Work order -
Write out the listing from its first line through the line that contains "易被其他产品替代，市场无法持续扩容。", inclusive, replacing every "Sevilla" with "Seville" and leaving everything else unchanged.

** Records to process follows **

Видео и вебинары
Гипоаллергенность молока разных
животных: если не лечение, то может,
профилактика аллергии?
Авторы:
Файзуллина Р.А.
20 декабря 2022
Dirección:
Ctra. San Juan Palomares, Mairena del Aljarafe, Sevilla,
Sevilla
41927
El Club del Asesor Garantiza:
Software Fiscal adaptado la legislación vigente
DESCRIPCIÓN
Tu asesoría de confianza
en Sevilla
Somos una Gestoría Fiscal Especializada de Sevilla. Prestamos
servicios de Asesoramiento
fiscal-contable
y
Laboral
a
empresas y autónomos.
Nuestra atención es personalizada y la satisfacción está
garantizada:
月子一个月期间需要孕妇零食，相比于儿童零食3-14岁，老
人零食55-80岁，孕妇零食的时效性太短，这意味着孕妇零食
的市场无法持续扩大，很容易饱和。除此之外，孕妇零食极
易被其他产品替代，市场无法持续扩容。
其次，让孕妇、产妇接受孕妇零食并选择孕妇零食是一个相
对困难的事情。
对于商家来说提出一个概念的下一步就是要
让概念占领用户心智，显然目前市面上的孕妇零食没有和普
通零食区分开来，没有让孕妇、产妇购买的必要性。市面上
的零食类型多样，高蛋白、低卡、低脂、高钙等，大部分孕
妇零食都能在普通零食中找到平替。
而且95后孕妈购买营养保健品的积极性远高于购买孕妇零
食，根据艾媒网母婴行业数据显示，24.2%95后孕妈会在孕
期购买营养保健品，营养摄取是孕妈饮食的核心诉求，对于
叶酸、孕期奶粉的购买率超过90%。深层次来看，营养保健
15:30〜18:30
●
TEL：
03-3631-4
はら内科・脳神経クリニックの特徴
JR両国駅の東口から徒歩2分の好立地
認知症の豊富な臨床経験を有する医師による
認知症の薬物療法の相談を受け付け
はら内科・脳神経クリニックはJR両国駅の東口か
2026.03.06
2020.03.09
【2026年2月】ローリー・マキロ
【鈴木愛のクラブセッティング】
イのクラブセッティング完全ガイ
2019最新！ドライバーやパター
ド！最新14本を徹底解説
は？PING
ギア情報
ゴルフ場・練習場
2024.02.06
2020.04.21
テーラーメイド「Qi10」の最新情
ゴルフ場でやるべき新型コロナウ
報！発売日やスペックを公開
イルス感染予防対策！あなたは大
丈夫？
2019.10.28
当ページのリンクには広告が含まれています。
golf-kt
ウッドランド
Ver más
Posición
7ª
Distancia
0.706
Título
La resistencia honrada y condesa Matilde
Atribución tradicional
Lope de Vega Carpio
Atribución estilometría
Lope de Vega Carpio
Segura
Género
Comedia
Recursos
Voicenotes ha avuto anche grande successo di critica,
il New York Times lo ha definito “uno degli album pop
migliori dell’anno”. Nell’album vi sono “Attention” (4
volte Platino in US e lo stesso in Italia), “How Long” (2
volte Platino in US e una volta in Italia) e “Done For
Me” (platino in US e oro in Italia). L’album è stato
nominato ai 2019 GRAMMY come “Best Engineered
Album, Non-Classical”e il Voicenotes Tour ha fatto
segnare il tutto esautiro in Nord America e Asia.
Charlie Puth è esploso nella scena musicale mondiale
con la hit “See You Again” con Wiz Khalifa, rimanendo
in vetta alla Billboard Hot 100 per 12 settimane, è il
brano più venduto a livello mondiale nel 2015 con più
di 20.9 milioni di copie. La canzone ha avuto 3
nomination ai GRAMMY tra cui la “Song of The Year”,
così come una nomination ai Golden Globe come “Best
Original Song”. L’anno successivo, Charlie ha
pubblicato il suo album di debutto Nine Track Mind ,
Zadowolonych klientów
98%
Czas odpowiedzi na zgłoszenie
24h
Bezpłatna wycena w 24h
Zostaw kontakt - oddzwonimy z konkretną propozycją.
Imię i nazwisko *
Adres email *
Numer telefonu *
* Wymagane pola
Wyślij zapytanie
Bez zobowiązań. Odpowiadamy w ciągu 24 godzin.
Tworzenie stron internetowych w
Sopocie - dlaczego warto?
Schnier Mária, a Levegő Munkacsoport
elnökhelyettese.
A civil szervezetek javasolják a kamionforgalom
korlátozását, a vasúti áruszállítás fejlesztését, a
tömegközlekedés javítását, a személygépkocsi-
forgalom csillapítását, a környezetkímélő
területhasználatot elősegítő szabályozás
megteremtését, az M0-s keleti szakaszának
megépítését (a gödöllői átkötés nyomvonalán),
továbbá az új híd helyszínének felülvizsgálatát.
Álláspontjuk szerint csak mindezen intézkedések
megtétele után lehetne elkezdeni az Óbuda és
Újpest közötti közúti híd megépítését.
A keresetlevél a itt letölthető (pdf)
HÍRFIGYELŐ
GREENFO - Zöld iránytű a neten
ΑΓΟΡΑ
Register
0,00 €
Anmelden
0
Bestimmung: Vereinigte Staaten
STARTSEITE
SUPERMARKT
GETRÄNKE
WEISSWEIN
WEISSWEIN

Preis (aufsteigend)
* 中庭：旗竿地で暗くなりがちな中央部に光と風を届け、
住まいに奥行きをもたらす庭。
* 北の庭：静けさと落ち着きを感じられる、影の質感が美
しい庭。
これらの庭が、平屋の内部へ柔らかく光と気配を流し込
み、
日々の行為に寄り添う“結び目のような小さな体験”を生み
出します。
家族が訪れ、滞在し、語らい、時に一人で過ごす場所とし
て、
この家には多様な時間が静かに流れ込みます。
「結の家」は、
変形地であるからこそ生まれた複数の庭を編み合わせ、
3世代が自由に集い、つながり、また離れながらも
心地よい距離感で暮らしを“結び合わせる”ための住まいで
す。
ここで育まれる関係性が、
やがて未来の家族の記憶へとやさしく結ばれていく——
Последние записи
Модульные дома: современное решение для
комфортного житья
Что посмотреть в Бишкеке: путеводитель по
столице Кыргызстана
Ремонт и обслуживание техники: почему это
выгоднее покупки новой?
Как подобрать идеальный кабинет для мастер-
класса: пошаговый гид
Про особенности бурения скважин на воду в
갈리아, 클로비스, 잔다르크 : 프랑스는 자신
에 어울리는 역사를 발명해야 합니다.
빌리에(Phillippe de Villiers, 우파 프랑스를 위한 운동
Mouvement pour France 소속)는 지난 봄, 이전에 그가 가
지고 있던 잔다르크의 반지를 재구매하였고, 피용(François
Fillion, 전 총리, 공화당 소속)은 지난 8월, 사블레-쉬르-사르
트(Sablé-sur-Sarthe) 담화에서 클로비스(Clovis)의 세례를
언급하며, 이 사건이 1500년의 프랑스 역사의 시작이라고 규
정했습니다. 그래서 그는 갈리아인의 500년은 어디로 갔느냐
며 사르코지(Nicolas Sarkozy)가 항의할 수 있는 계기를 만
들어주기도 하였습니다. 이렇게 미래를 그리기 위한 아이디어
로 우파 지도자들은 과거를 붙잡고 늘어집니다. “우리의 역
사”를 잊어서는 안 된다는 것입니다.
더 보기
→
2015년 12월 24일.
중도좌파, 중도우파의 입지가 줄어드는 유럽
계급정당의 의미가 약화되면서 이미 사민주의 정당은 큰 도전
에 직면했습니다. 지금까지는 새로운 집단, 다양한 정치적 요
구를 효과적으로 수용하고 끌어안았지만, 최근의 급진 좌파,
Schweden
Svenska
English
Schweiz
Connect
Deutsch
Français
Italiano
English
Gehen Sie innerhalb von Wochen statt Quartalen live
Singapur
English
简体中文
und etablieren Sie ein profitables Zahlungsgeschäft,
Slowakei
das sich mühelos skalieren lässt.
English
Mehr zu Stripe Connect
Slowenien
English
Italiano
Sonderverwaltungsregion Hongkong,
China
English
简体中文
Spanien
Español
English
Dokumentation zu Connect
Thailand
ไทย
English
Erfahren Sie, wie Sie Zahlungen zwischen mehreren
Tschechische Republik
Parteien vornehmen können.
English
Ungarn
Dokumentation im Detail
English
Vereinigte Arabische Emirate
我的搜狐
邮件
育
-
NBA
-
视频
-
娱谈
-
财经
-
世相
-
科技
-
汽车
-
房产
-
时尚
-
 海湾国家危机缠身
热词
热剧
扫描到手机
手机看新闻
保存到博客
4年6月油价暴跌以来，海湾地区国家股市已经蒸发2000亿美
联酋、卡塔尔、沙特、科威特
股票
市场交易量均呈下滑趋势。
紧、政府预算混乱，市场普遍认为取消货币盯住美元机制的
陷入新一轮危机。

** End of Records to process **

Solved problem -
Видео и вебинары
Гипоаллергенность молока разных
животных: если не лечение, то может,
профилактика аллергии?
Авторы:
Файзуллина Р.А.
20 декабря 2022
Dirección:
Ctra. San Juan Palomares, Mairena del Aljarafe, Seville,
Seville
41927
El Club del Asesor Garantiza:
Software Fiscal adaptado la legislación vigente
DESCRIPCIÓN
Tu asesoría de confianza
en Seville
Somos una Gestoría Fiscal Especializada de Seville. Prestamos
servicios de Asesoramiento
fiscal-contable
y
Laboral
a
empresas y autónomos.
Nuestra atención es personalizada y la satisfacción está
garantizada:
月子一个月期间需要孕妇零食，相比于儿童零食3-14岁，老
人零食55-80岁，孕妇零食的时效性太短，这意味着孕妇零食
的市场无法持续扩大，很容易饱和。除此之外，孕妇零食极
易被其他产品替代，市场无法持续扩容。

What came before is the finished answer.